Theoretical Analysis

Convergence Proof

The paper provides convergence analysis for SCALEFL, proving under standard assumptions (smoothness, bounded gradients):

(1/R) Σ E[||∇L^r_t(Θ^r_(g,t))||^2] ≤ Ψ/√R

That is, the average gradient norm converges to 0, and the model converges to a stable point.

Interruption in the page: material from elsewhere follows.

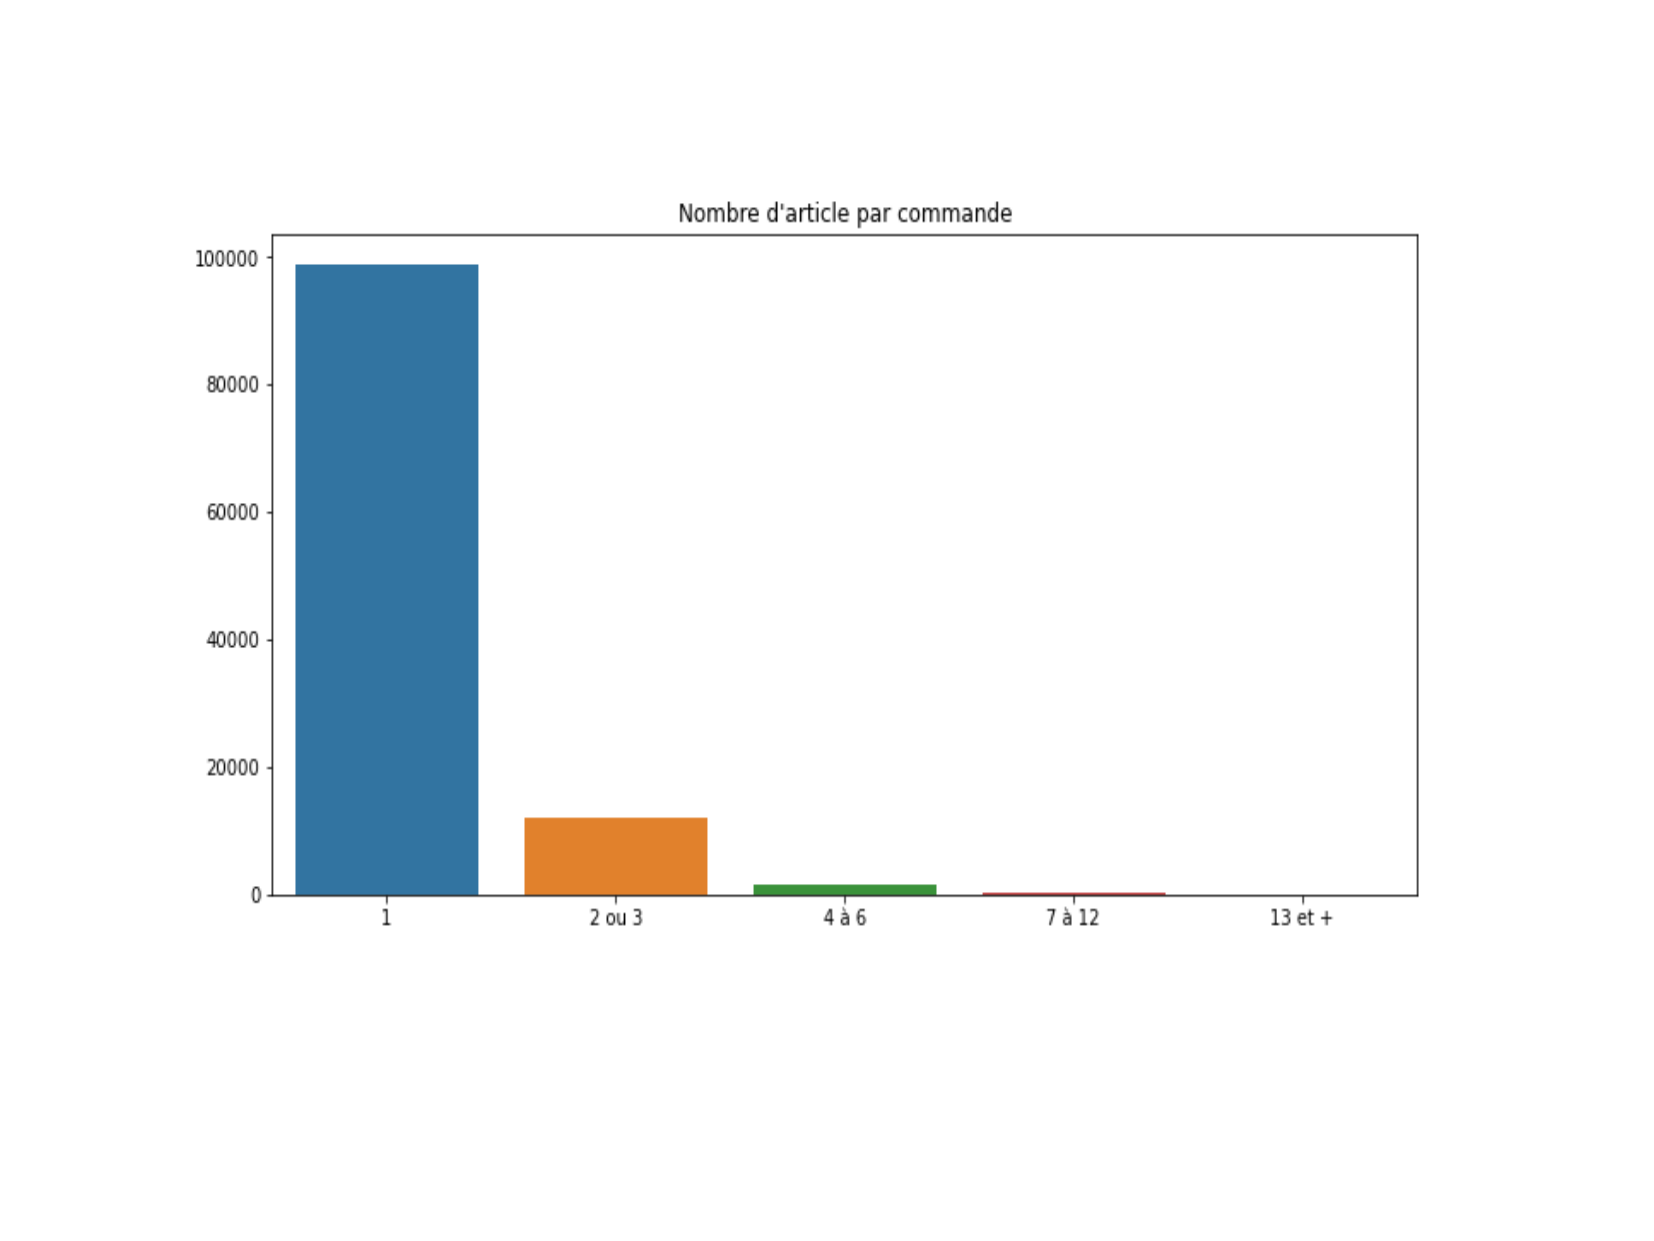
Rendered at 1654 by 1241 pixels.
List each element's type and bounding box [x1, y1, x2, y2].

picture [183, 188, 1477, 952]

Conclusions and Discussion

Main Conclusions

SCALEFL successfully addresses the memory wall problem in FL, enabling resource-constrained devices to participate in training
Curriculum Mentor and Training Harmonizer effectively mitigate core challenges of sequential block-wise training
Achieves significant performance improvements and memory savings across multiple datasets and models

Limitations

Block Partitioning Strategy: The paper does not deeply discuss optimal block partitioning methods
Communication Overhead: While reducing memory usage, it may increase communication rounds
Hyperparameter Sensitivity: Setting λt and γt requires careful tuning

Future Directions

Adaptive block partitioning strategies
Integration with other FL optimization techniques
Validation in larger-scale practical deployments

In-Depth Evaluation

Strengths

Problem Importance: Addresses a critical bottleneck in practical FL deployment
Method Novelty: Curriculum-aware training objectives and parameter synergistic adaptation schemes are original
Theoretical Foundation: Analysis based on information bottleneck theory provides solid theoretical support
Experimental Comprehensiveness: Covers multiple models, datasets, and real hardware testing
Practical Value: Significant memory savings and performance improvements have practical application value

Weaknesses

Complexity: The introduction of two components increases system complexity
Hyperparameter Tuning: Parameters like λt, γt require tuning for different scenarios
Communication Analysis: Lacks detailed analysis of communication overhead
Convergence Speed: While single-round training is faster, total convergence rounds may increase

Impact

Academic Contribution: Provides new insights for resource-constrained FL
Practical Value: Can be deployed in resource-limited environments like mobile devices
Reproducibility: Provides detailed experimental settings and parameter configurations

Applicable Scenarios

Mobile Device FL: Memory-constrained scenarios like smartphones and IoT devices
Edge Computing: Environments with limited edge server resources
Large Model Training: Scenarios requiring training large models with limited device resources

References

The paper cites important works in the FL domain, including FedAvg, HeteroFL, FedRolex and other classical methods, as well as theoretical foundations like information bottleneck theory and HSIC, with comprehensive and authoritative references.

Overall Assessment: This is a high-quality federated learning paper that proposes innovative solutions to critical problems in practical deployment. The method design is sound, experimental validation is comprehensive, theoretical analysis is complete, and it possesses significant academic and practical value.